• **Page text**
Subwords via KeemenaPreprocessing

This guide explains how to use subwords from the perspective of a real project, not only from an API surface perspective.

In plain terms, KeemenaPreprocessing lets you keep your usual corpus-cleaning and bundling flow, while still getting modern subword tokenization via KeemenaSubwords.

If you are deciding between multiple integration styles, start with the chooser below and then jump to the relevant section.

PreprocessConfiguration(subword = SubwordOptions(...)) supports two canonical modes:

  • :tokenizer_native - keep tokenizer-native ids.
  • :bundle_reindexed - segment with tokenizer pieces, then rebuild ids/vocab inside KeemenaPreprocessing.

Compatibility aliases:

  • :native -> :tokenizer_native
  • :corpus -> :bundle_reindexed
  • :tokenizer -> :tokenizer_native
  • :bundle -> :bundle_reindexed

Both modes store subword artifacts (offsets/masks/metadata) in bundle extras.

Level naming depends on integration path:

  • First-party subword path (subword = SubwordOptions(...)) defaults to level :subword.
  • Legacy callable bridge (tokenizer_name = keemena_callable(tokenizer)) keeps the primary stream under :word.

Which call path should you use?

Most users should start with the first row, then move to the others only if they need more direct tokenizer control.

User goalRecommended call pathWhy
I want one package for preprocessing + subwords (default user path).using KeemenaPreprocessing then preprocess_corpus(...; config = PreprocessConfiguration(subword = SubwordOptions(...)))Single import, corpus bundle outputs, stable accessor helpers.

• **Data below**
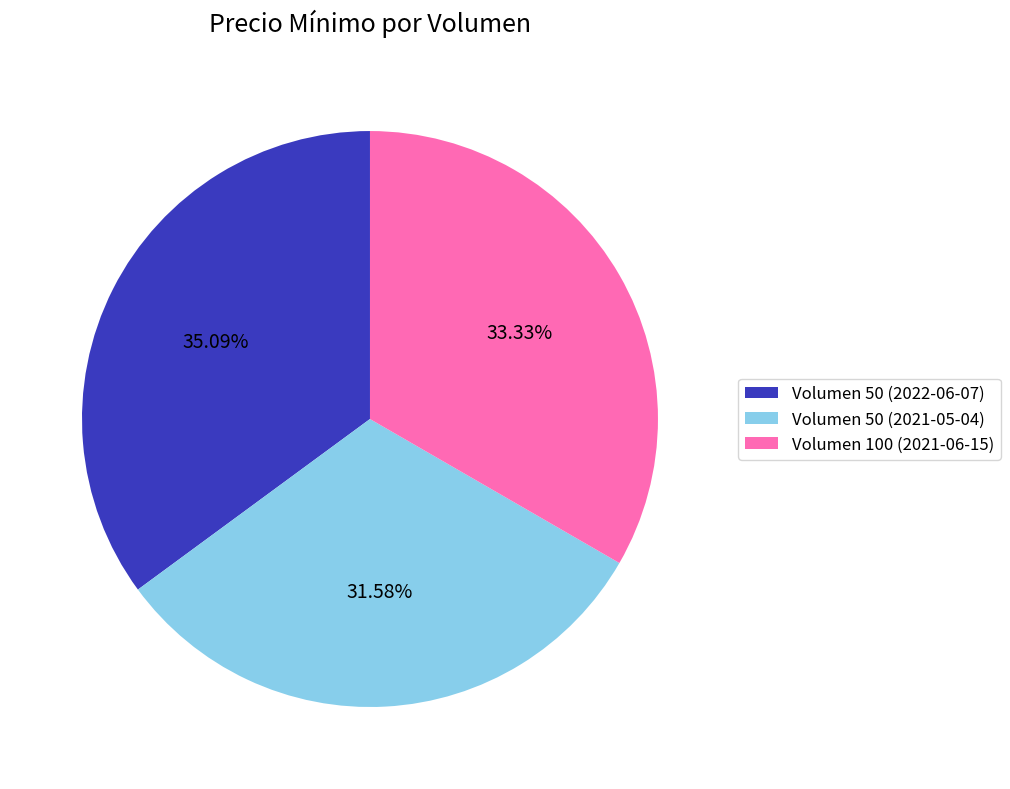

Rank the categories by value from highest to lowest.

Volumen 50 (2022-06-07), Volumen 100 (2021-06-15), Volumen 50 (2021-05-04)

• **Written task 1**
Check whether each statement agrees with the subwords guide. Answer yes or no for each, and quote the deciding words of the guide.
(a) The alias :corpus maps to :bundle_reindexed.
(b) Only the :bundle_reindexed mode stores offsets in bundle extras.
(c) The legacy callable bridge puts the primary stream under level :subword.
• **Written task 2**
Extend the subwords guide by writing its next part, starting after its final sentence.

• **Task answer 1**
(a) Yes: ":corpus -> :bundle_reindexed"
(b) No: "Both modes store subword artifacts (offsets/masks/metadata) in bundle extras."
(c) No: "Legacy callable bridge (tokenizer_name = keemena_callable(tokenizer)) keeps the primary stream under :word."

• **Task answer 2**
I want integrated preprocessing but explicit tokenizer control.using KeemenaPreprocessing + using KeemenaSubwords, then pass SubwordOptions(source = tokenizer, ...)Keep bundle workflow while controlling tokenizer loading/selection directly.
I want full manual tokenizer workflows without bundle/vocabulary assembly.using KeemenaSubwords then load_tokenizer(...) + encode_result(...) / quick_encode_batch(...)Lowest-level control for model-facing tokenization pipelines.
I already have a callable-tokenizer integration and want to keep it unchanged.PreprocessConfiguration(tokenizer_name = keemena_callable(tokenizer))Backward-compatible legacy bridge; primary level remains :word.

Mode guidance inside the first-party subword path:

  • Use mode = :tokenizer_native for pretrained-tokenizer-compatible ids.
  • Use mode = :bundle_reindexed when KeemenaPreprocessing should own ids/vocab.
  • Use cleaning_profile = :subword_cooperative (aliases: :subword_safe, :cooperative) when you want conservative cleaning before tokenizer normalization.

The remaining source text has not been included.